Solly, waiting just outside the entrance to the dining room, had caught most of it. “You have no shame at all,” he said, when they were alone.

She grinned. “To be honest, if I could arrange to have our first visitors eat with the Germane Society, instead of with the Council, I’d do it in a minute.”

Solly had rented a lime-colored, twin-mag Starlight for the flight to the Severin Valley. They went up to the roof and climbed in.

“I expected to go by train,” she said.

“We always take trains,” he replied. “I thought it would be nice to fly for a change.”

“Okay. How about we make for Eagle Point? Get settled in there first.”

He turned on the magnetics and they lifted off the pad and headed west.

Kim had spent much of the previous evening researching Severin legends and folklore. There were indeed tales of apparitions, of strange lights, of voices in the forest. There had been for years, long before the Mount Hope incident. But there did seem to have been an acceleration, although much of that might be attributed to efforts by residents of nearby Eagle Point to drum up the tourist trade.

Severin’s prime claim to fame, at the time of the incident, was that it had been the home of Markis Kane. Artist. War hero. Starship captain. The lone survivor of the Hunter.

And fan of Eve Colon’s classic detective, Veronica King. Kane had served a term as president of the Scarlet Sleeve Society, a group dedicated to the sleuth and named for one of her more celebrated exploits.

During Greenway’s war with Pacifica, the sole interworld conflict in history, he’d been captain of the famed 576, and was probably best known for the attack on the Hammurabi, the only capital ship ever put out of action by a single escort vessel.

When peace came, Kane left the fleet and spent half a century piloting vessels around the Nine Worlds and their outposts. He compiled an exemplary record, engendered no complaint by any employer, no problem of any kind. His crews were unfailingly loyal, and no one seemed to have a bad word to say about him.
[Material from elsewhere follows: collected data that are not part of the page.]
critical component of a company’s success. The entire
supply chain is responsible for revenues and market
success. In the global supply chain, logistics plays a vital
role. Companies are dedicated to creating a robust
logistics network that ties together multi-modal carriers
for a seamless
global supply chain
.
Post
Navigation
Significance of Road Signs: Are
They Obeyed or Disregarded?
Kim used the Starlight’s AI to bring up photos: Kane at flight school on Earth’s moon, Kane as a young lieutenant in Greenway’s self-defense force, Kane running a tug, Kane in full-dress uniform. She found six wedding pictures, and six brides; a certificate of appreciation from the Severin Valley Art Society; a graduation picture, Kane at eighteen, wearing a smirk that bordered on the mischievous. She found several commendations, Kane retaining control of a cargo ship after its main engines had started an explosive decompression, Kane rescuing a lost child during a Severin flood, Kane talking a suicide down from a window.

He favored decorated shirts and loose trousers tucked into ankle boots. And flashy tunics and wide sashes. In later pictures, after his time with the Tripley Foundation, he’d grown a black beard and let his hair grow to shoulder length. Something about the man in those later years had darkened, intensified. The older Markis Kane gazed out of his photos with equal parts disdain and resignation.

And there was Kane the artist. His posted work consisted primarily of portraits, landscapes, and a few experimental paintings. Most of the portraits were of women. One, dated 575, two years after the Hunter, shocked her.

“That’s you,” said Solly.

“My God.” It was Emily.

“He was using your sister for a model?”

She looked at the date again. “More or less. He must have used a virtual. This was done two years after she disappeared.”